# Can You Spot the Queen??



## Dee (Apr 22, 2004)

Here's a few more of my pictures...

Isn't this Queen Beautiful!









Close-Up of Eggs and Larva









Peek-A-Boo


----------



## Keith Benson (Feb 17, 2003)

She is a stunner

Keith


----------



## balhanapi (Aug 22, 2006)

nice pics 

the hive population looks to be definitely on the rise with all those young bees..


----------



## Joseph Clemens (Feb 12, 2005)

Ah, a very nice cordovan Italian queen, my favorite kind. If those are her workers it looks like she was mated predominantly with non-cordovan drones. But I'll bet her drones are a nice golden color like she is.


----------



## power napper (Apr 2, 2005)

Nice photos Dee--what do you use for a camera?


----------



## Dee (Apr 22, 2004)

*type of camera*

its an Olympus C-730 Ultra Zoom - this will do a 10X optical zoom/30X digital & optical. What i hate about it is that it doesnt have stabilization mode.
I would really like two cameras, one smaller for regular photos (instead of close-ups)

And thanks for compliments


----------



## Michael Palmer (Dec 29, 2006)

She is a nice looking queen. I love hairy leggs.  Nice pattern, too. Soon to be lots of young bees!

Did you notice the "k" winged bees? 3 out of 45. Wonder what that's all about. A little Tracheal maybe?


----------



## Dee (Apr 22, 2004)

*K wing*

it's only been recent that i've even heard that the "k wing look" isnt good, i guess i'll have to read more about it, sadly this colony no longer exists, it died out back 2 years ago - but i still like looking at the pics


----------



## Jeffzhear (Dec 2, 2006)

Michael I wish there was a way that you or someone else could point out the k-wing in these pictures....I really don't have any idea what I am looking at.
J


----------



## Michael Palmer (Dec 29, 2006)

*"K" wing bees*

OK, look at the second photo. Upper left corner. Third bee down along edge. You can just see her K wing protruding from her left side. "K" wing happens, because the bees wing muscles are weakened, and the wings become unhinged. They don't lie flat together over her back. One sticks out, in a k shape.
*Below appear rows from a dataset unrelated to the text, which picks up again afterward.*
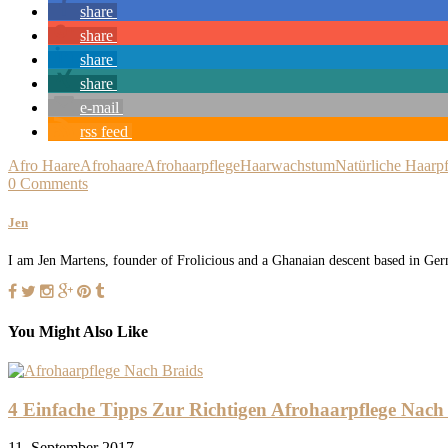
share
share
share
share
e-mail
rss feed
Afro Haare
Afrohaare
Afrohaarpflege
Haarwachstum
Natürliche Haarp
0 Comments
Jen
I am Jen Martens, founder of Frolicious and a Ghanaian descent based in Germ
You Might Also Like
4 Einfache Tipps Zur Richtigen Afrohaarpflege Nach
11. September 2017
Look at that bee. Her abdomen is pointing toward another k wing bee. There is another, two bees below the queen.


----------



## Jeffzhear (Dec 2, 2006)

Michael, Thank you for taking the time to show me. Now I know what I am looking at, I really appreciate it. 
Now I just have to watch for some K-wing posts to learn more, or do a search.
J


----------